Hi, I’m relatively new to pymc3 but hope someone can help. I have a very large model. When I run it for most of my datasets, it works fine and samples without problems.
However, with a few of my datasets, it works intermittently. It sometimes finishes successfully like the others, but often crashes with the “ValueError: Mass matrix contains zeros on the diagonal” error. It will also say:
The derivative of RV `myvar_log__`.ravel()[0] is zero.
for a bunch of the variables.
I’ve read a few threads here about this error, but I haven’t yet seen an explanation or a way of figuring out the cause of it. I know cause of the problem can probably be specific to my model, so I’m wondering about a general way of solving this: what does the error actually mean, and where can I look to debug it?
any tips are appreciated, thank you.
You can find some pointer here: Frequently Asked Questions
Hi @junpenglao ,
thanks for the response. I read that thread. It appears to be giving a way to identify the RV causing the trouble, but I already know which it is (it’s in the error above).
Also, it seems like the error he had was a “bad initial energy: nan”, whereas I have the one with “derivative of RV is zero”. Are those actually the same ones?
I also have tried replacing ‘jitter+adapt_diag’ with just ‘adapt_diag’, but no change.
What’s strange is that I run the same model with several data sets, and they all work except for this one.
What steps can I try to take to diagnose the problem?
thank you!
Hi,
Yeah I think usually these errors relate to the same problems – NaN values or zeros somewhere, making the log of these values unidentifed (if I remember correctly).

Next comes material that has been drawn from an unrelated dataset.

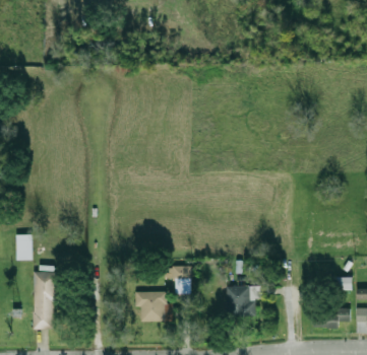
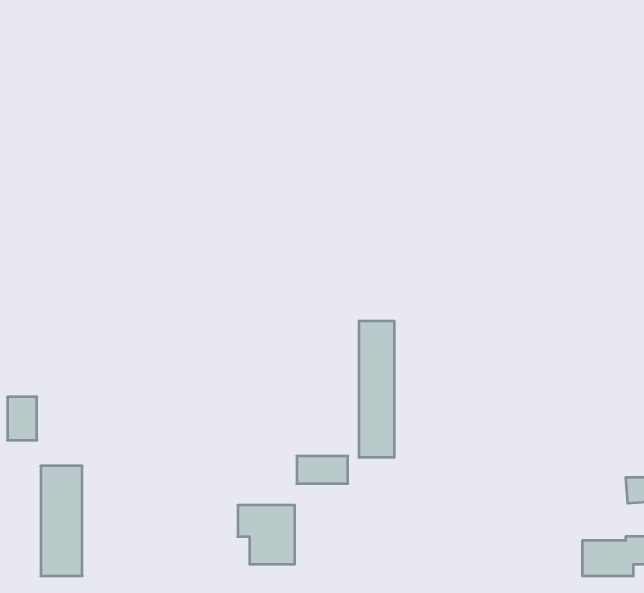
building: none -> [359,321,394,458]
building: [225,286,260,316] -> none

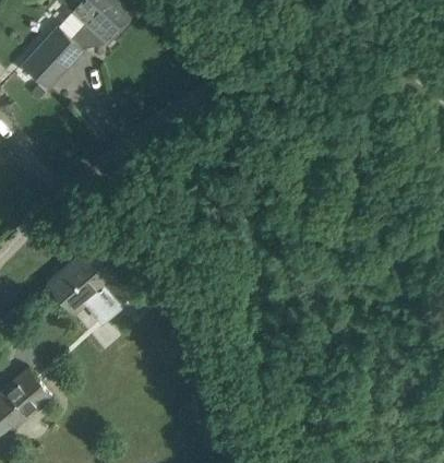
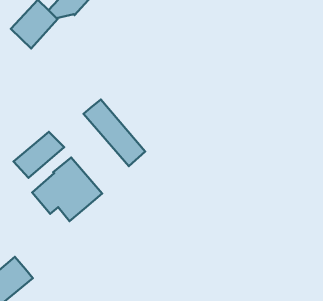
building: none -> [84,100,145,166]
building: none -> [14,132,64,178]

It’s hard to say without looking at the model, but have standardized your predictors / outcome variables? If they are on large scales, it can mess up sampling in exactly that way.
Hey,
yeah, unfortunately the model is very large at this point, fitting to a bunch of data, so it’s hard to provide a MWE
However, one clue is that it works for all the other data sets, but for the one that it fails with, that dataset doesn’t have one of the observables (i.e., a “column” of the data) that the other ones all do. So, it’s underconstrained. My current theory is that because it’s underconstrained, the “energy landscape” might be really flat there, leading to 0 derivative?
What do you mean by standardized, do you mean normalizing them so that they have mean ~ 0 and SD ~ 1 or something?
So I did kinda get it to work, though it’s definitely hack-y. I used the start
arg of pm.sample()
, and use the last trace point of a previous successful run (with the same dataset), and it works. But that kinda depends on getting a successful run at some point…
Yeah exactly – that can really do magic!
Other than that, it’s difficult for me to say anything else without the model.
Hope this helps anyway, and good luck!
ah yeah. I know that’s a standard for features is deep learning, but I hadn’t heard of using it here… it works well for MCMC too?
thanks!
Definitely works like a charm – should be the default behavior!